*EXTRACT PROVIDED*
The other tough group are those who think all messages are a tour de force. It is lovely to know that these individuals really want to encourage the speaker but their opinion soon becomes of little value when it appears every sermon is deemed amazing and fantastic. It certainly gives the preacher little confidence when even the sermons he knows were not A-1 are credited as the best thing since Peter at Pentecost and he hears other speakers, who perhaps should have spent a little longer in their studies, also being lauded in similar fashion. Again, the views of such people will soon fail to register with the preacher when the opinion seems to lack credibility. The truth is, nobody’s sermons are always A-grade efforts which totally nail it every time.

The problem with both of these views is that they lack any light and shade. Everything is either absolutely excellent or completely terrible, with little in between. It often belies the fact that the view is not based on the content of the message at all. Rather, the assessment is predicated either on the need of the individual to look thoughtful, encouraging, intelligent or whatever or it is simply a reaction to the personality of the preacher e.g. if we like him, everything he says is wonderful; if our hearts have turned against him, he will have no harder critic than us.

In part, the question revolves around how we listen to sermons. Some advice I heard a long while ago from Stuart Olyott was this: listen with a critical faculty not with a critical spirit. I often remind myself of this when listening to sermons and when choosing whether to comment on them to the preacher. If we heed this advice, we will find we don’t fall into either of the unhelpful traps outlined above.

So what is the difference between critical faculty and critical spirit? A critical spirit is one continually looking to find fault, trying to pick holes in whatever is said. Critical faculty, by contrast, is simply asking questions of the sermon to assess it properly. It is asking questions that help us properly evaluate whether what was said accord with what we are reading in the passage. A critical spirit is detrimental to the hearer and preacher alike. It will stop the truths of scripture from reaching into our hearts and allowing us to be shaped and moulded by the gospel. A critical faculty, by contrast, allows us to properly evaluate what is said and stops us simply accepting any old nonsense spouted from the pulpit whilst allowing us to genuinely rejoice in the truths that are legitimately brought out of the passage.

When assessing the sermon, be sure to employ your critical faculty. Ask questions such as where is this in the passage? Who said it? Why did they say it? Does this application naturally flow from the exposition and, in either case, how? These questions will help us work out whether a sermon is genuinely good or not. They are not borne out of a desire simply to criticise and show off, they flow from a real desire to know what scripture actually says. It means we can really rejoice when truth is proclaimed and we can filter what is perhaps not so much the word of God. It will also keep us from simply feeling sermons are good when it strokes our predispositions or we happen to find them uplifting or challenging (as fits our preference). It will help us to be shaped by scripture rather than assessing God’s word according to our own felt needs.

*SUPPLIED DATA*
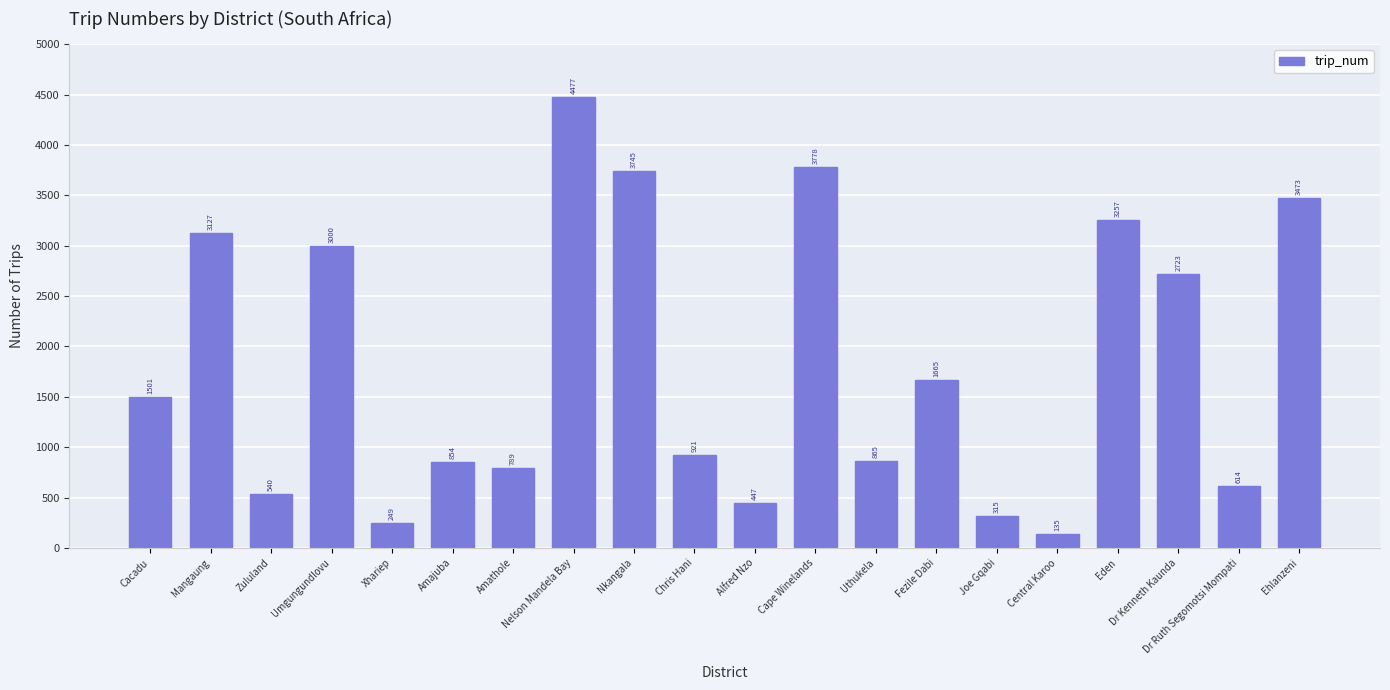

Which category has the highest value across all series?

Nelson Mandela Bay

...

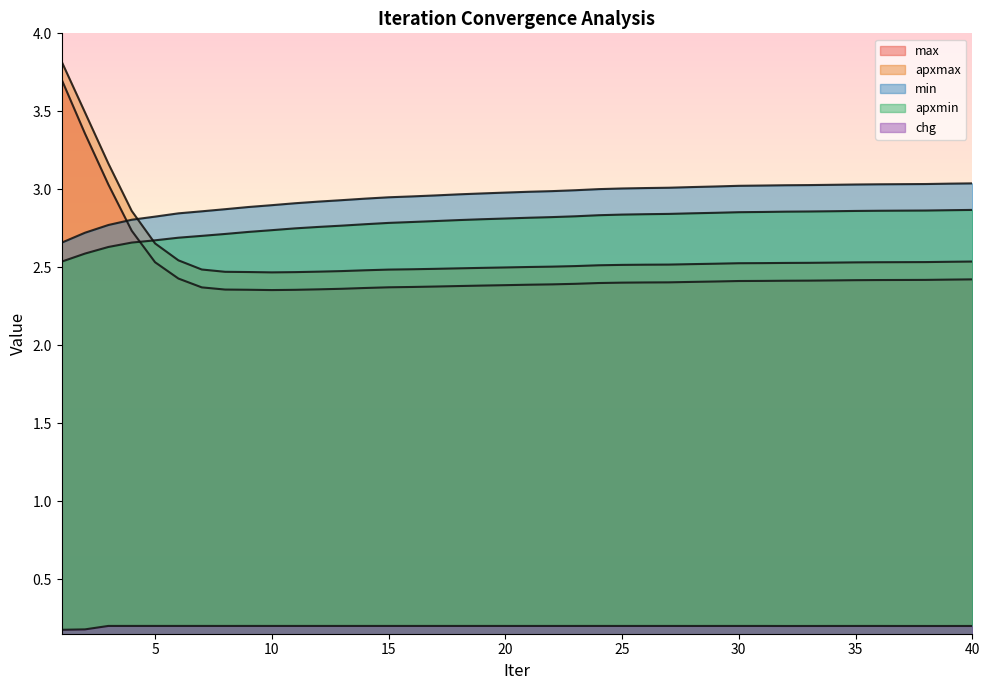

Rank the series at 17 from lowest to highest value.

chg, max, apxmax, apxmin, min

*YOUR OBJECTIVE*
Reproduce the piece on listening to sermons word for word, starting with "The other tough" and going on through "it every time.".

*THE COMPLETED TASK*
The other tough group are those who think all messages are a tour de force. It is lovely to know that these individuals really want to encourage the speaker but their opinion soon becomes of little value when it appears every sermon is deemed amazing and fantastic. It certainly gives the preacher little confidence when even the sermons he knows were not A-1 are credited as the best thing since Peter at Pentecost and he hears other speakers, who perhaps should have spent a little longer in their studies, also being lauded in similar fashion. Again, the views of such people will soon fail to register with the preacher when the opinion seems to lack credibility. The truth is, nobody’s sermons are always A-grade efforts which totally nail it every time.